If that fails buy him a tool. This is the guy who can
actually use them.
Cured Meats
Nothing says love like cured meats. Men love this stuff as
much as they love sex and football. If they could figure out how to screw while
watching the game and munching on a plate of thinly sliced charcuterie, they
would. But don’t go running down to
Hickory Farms to buy them a nasty ass beef stick. There are plenty of
independent meat purveyors like Sausage World or Bier-Kamp on the web who use only the finest meats to
make their delightful comestibles.
Pick
up an assortment for the man in your life or subscribe to a meat of the month
club. If your man is a Member of the Tribe, forgo this and go for the liquor.
Liquor
Liquor is always welcome, especially if it is a special
bottle. I can remember that my dad always gave and received liquor, especially
amongst his male friends.
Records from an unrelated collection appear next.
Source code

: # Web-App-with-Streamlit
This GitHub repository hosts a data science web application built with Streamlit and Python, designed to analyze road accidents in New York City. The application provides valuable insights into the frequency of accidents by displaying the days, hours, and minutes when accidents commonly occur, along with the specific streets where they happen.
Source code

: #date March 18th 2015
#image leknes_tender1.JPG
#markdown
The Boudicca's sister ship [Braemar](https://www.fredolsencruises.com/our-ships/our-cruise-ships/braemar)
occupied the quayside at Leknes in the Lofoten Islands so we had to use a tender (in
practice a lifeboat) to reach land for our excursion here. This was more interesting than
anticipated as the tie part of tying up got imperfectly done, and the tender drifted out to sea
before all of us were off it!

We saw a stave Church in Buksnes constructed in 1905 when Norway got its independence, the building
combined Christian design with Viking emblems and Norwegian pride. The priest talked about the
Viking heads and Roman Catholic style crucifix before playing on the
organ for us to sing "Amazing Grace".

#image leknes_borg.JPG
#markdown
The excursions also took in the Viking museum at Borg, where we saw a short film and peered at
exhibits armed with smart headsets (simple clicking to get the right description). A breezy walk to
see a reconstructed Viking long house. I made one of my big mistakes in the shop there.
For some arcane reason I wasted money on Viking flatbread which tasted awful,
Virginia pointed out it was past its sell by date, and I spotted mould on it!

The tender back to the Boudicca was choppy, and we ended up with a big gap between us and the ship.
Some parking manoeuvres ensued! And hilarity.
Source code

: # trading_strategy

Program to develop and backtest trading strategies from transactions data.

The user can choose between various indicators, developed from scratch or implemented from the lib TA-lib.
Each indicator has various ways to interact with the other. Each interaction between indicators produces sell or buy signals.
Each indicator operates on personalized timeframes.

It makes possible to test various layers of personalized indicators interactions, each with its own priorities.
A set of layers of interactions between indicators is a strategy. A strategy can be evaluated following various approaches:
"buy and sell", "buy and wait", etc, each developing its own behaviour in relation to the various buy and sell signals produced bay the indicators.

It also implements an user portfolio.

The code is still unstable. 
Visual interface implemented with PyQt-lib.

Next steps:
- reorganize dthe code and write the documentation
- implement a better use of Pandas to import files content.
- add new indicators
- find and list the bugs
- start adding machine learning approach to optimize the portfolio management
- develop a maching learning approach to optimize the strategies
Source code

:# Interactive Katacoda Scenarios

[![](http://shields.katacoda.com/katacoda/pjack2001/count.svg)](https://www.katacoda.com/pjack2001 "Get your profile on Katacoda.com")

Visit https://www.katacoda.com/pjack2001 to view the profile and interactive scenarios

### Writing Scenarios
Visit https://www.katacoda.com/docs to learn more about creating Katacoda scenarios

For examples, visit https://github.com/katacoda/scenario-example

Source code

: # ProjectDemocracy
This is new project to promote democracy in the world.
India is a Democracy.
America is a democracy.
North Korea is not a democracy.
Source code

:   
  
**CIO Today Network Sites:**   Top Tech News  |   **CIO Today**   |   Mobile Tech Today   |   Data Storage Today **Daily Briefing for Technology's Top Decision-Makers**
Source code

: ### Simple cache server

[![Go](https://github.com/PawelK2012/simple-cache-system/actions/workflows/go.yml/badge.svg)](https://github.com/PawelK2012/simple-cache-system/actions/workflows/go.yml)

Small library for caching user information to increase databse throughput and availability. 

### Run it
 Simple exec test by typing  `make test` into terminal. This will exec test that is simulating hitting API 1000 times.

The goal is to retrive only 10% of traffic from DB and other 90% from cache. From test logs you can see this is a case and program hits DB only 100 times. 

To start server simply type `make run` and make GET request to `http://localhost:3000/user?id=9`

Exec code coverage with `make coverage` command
Every year we got one of those hideous Jim Beam
hunting decanters, along with other bottles of BROWN liquor. The decanters
would sit on the shelf all year and slowly drain until the following year when
the stock would be replenished. For, men there are only a few acceptable
liquors to give and they are mostly brown. There are only three acceptable
white spirits to give, Gin, Tequila and Moonshine. Although I loathe Tequila, I
have added to the list to accommodate my Latino friends. I personally enjoy a
glass of good gin (rocks, twist of lime) but my main love is bourbon.
Why God, Why? |
Vodka is nothing more than a conveyance for other flavors In
the same way toast is just a delivery system for butter. Brown liquors being
Scotch or Bourbon. A fifteen year old scotch or bottle of top shelf bourbon
says “I respect your manliness.” This advice goes when buying liquor for your
“gay bestie” too. Don’t assume because a man prefers the company of men, he
will actually enjoy a bottle of whipped cream vodka. In either case, if you
haven’t seen them order a drink, then a nice bottle of red wine will do, like
an old vine Zin.
Guns
A great gift, but unfortunately you can’t buy a handgun for
another person. It’s a shame, really, because nothing says “Merry
Christmas/Chanukah/Kwanzaa/Diwali” like a Kimber Pro Carry .45 auto.
Knives
Every man should carry a knife. My dad did and most of my
co-workers and friends do. It’s not for protection although it can handle that
in a pinch, it’s for useful things like opening those plastic packages that
stuff comes in. You know, the stuff that feels like it’s been arc welded over
top of crazy glue. A good folding knife will go through stuff like Lindsay
Lohan at a coke party, and the great thing about knives is that they come in all
different sizes and price points. You can spend a money on a Kershaw model from Ken Onion, or buy a nice Gerber parafolder like the one I carry.
Bonus: Knives are something that you can buy him every year. It’s a twofer!